Added by SCO 157 effective February 15, 1973; amended by SCO 218 effective January 15, 1976; by SCO 536 effective October 1, 1982; by SCO 643 effective September 15, 1985; repealed and reenacted by SCO 1136 effective July 15, 1993; amended by SCO 1269 effective July 15, 1997; by SCO 1464 effective March 5, 2002; by SCO 1554 effective April 15, 2006; by SCO 1701 effective October 15, 2009; and by SCO 1753 effective October 14, 2011; and by SCO 1787 effective nunc pro tuncJuly 1, 2012; and by SCO 1806 effective July 1, 2013; and by SCO 1886 effective nunc pro tuncJuly 12, 2016.
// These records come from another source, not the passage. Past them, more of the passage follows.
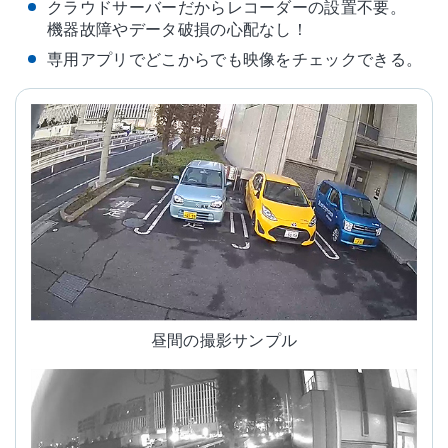
クラウドサーバーだからレコーダーの設置不要。
機器故障やデータ破損の心配なし！
専用アプリでどこからでも映像をチェックできる。
昼間の撮影サンプル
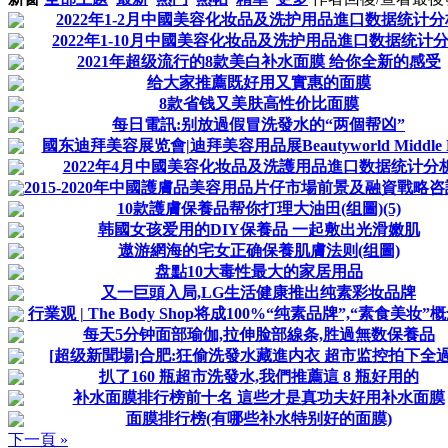
2022年1-2月中國美容化妆品及洗护用品進口数据统计分
2022年1-10月中國美容化妆品及洗护用品進口数据统计
2021年超级流行的8款美白补水面膜 给你全新的感受
给大家推薦既好用又實惠的面膜
8款省钱又美肤高性价比面膜
每日電訊:别放過假冒洗發水的“两個帮凶”
國东迪拜美容展览會|迪拜美容用品展Beautyworld Middle E
2022年4月中國美容化妆品及洗護用品進口数据统计分
2015-2020年中國護膚品美容用品片仔市場前景及融資戰略
10款護膚保養品帮你打理大油田(组圖)(5)
韩國女孩爱用的DIY保養品 一起敷出光滑嫩肌
遨游網海的宅女正确保養肌膚法则(组圖)
盘點10大毒性最大的家居用品
又一巨頭入局,LG生活健康推出纯素彩妆品牌
行業观 | The Body Shop将成100%“纯素品牌”,“素食美妆”概念
每天5分钟面部瑜伽,拉伸脸部線条,胜過無数保養品
[超级新聞場]合肥:狂偷洗發水藏進内衣 超市监控拍下全
扒了160 瓶超市洗發水,我們推薦這 8 瓶好用的
补水面膜排行榜前十名 這些才是真功夫好用补水面膜
面膜排行榜(有哪些补水特别好的面膜)
下一頁 »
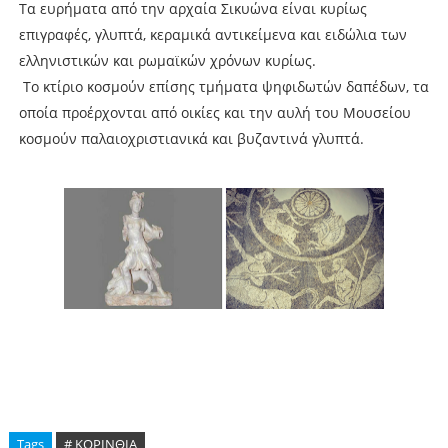
Τα ευρήματα από την αρχαία Σικυώνα είναι κυρίως
επιγραφές, γλυπτά, κεραμικά αντικείμενα και ειδώλια των
ελληνιστικών και ρωμαϊκών χρόνων κυρίως.
Το κτίριο κοσμούν επίσης τμήματα ψηφιδωτών δαπέδων, τα
οποία προέρχονται από οικίες και την αυλή του Μουσείου
κοσμούν παλαιοχριστιανικά και βυζαντινά γλυπτά.
Tags
# ΚΟΡΙΝΘΙΑ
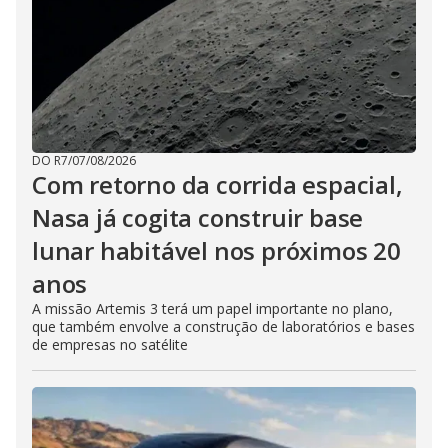
DO R7
/
07/08/2026
Com retorno da corrida espacial,
Nasa já cogita construir base
lunar habitável nos próximos 20
anos
A missão Artemis 3 terá um papel importante no plano,
que também envolve a construção de laboratórios e bases
de empresas no satélite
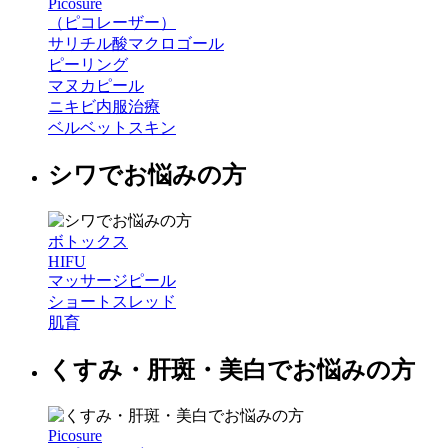
Picosure
（ピコレーザー）
サリチル酸マクロゴール
ピーリング
マヌカピール
ニキビ内服治療
ベルベットスキン
シワでお悩みの方
ボトックス
HIFU
マッサージピール
ショートスレッド
肌育
くすみ・肝斑・美白でお悩みの方
Picosure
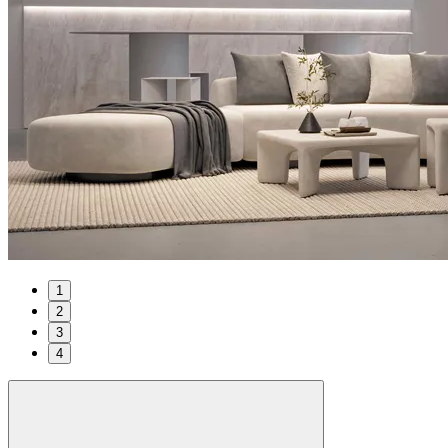
1
2
3
4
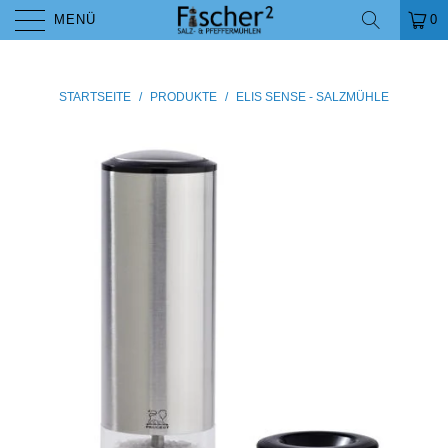
MENÜ
0
STARTSEITE
/
PRODUKTE
/
ELIS SENSE - SALZMÜHLE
Note to SCO 1269: In 1996, the legislature amended Criminal Rule 32.1 to eliminate presentence investigations for certain defendants convicted of joyriding ( 9 & 10 ch. 71 SLA 1996) or felony DWI or refusal ( 20 & 21 ch. 143 SLA 1996). Section 15 of this order is adopted for the sole reason that the legislature has mandated the amendments.

Note: Chapter 70 SLA 2012 (SB 210) added new subsections to AS 12.55.125 and AS 12.55.155 relating to sentencing procedures, effective July 1, 2012. According to section 16 of the Act, AS 12.55.125(p), enacted by section 12, and AS 12.55.155(i), enacted by section 13, have the effect of amending Alaska Rule of Criminal Procedure 32.1, by amending procedures for sentencing persons convicted of certain crimes.

Note: Chapter 43, SLA 2013 (SB 22), effective nunc pro tunc to July 1, 2013, amended Criminal Rule 32.1(b)(1) relating to victim’s impact statements. This rule change is adopted for the sole reason that the legislature has mandated the amendment.

Note: Chapter 36, SLA 2016 (SB 91) enacted a number of changes relating to criminal procedure. According to section 180(b) of the Act, AS 12.55.135(p), enacted by section 93 of the Act, has the effect of changing Criminal Rule 32.1, effective July 12, 2016, regarding the procedure for notice and proof of aggravating factors sought to be considered at the sentencing of a defendant convicted of a class A misdemeanor.